Almost 60 bushfires have converged near Sydney in Australia, leading to evacuations, destroyed property and stretching fire crews to their limit.
Residents are being warned to put their “Bush Fire Survival Plan into action”, and the New South Wales state premier Barry O’Farrell briefed parliament today on ongoing dangers.
Around 500 firefighters and 200 engines are working on the ground to bring the fires under control. Mr O’Farrell said 40 of the 59 distinct blazes remain uncontained.
A number of houses have been burned down, and two members of the fire crew injured. The state Rural Fire Service’s deputy commissioner Rob Rogers said having so many fires in such a concentrated area around Sydney's greater west was a challenge.
“As far as the crow flies they're all not that far apart,” he told local media.
“Unfortunately I think we'll probably see some more losses before the end of the day.”
Mr O'Farrell told parliament emergency warnings are in place across the state, adding that “strong, gusty north-westerly winds continue to affect the firegrounds”.
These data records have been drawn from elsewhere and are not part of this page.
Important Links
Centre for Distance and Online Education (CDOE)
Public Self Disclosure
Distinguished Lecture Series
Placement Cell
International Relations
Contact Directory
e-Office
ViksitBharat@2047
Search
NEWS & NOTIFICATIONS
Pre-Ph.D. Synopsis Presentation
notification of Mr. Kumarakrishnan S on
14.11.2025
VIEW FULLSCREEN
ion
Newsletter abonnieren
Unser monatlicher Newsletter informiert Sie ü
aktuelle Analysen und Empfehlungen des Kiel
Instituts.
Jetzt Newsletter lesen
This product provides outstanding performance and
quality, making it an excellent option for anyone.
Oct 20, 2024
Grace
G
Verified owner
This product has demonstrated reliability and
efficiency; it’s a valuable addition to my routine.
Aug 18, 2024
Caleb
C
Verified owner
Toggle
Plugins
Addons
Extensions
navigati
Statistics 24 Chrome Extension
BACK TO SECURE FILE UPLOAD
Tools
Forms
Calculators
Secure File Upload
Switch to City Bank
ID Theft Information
Various evacuations have taken place across New South Wales, including 2,000 people from a University of Western Sydney campus and about 300 students from St Paul's Grammar School in Castlereagh.
Temperatures in Sydney hit a peak of 32C today, but with a drop of 10C forecast for tomorrow and a reduction in wind speeds, it is hoped the fires can be brought under control before they cause much more damage. “It will be a significantly different day,” Mr O’Farrell said.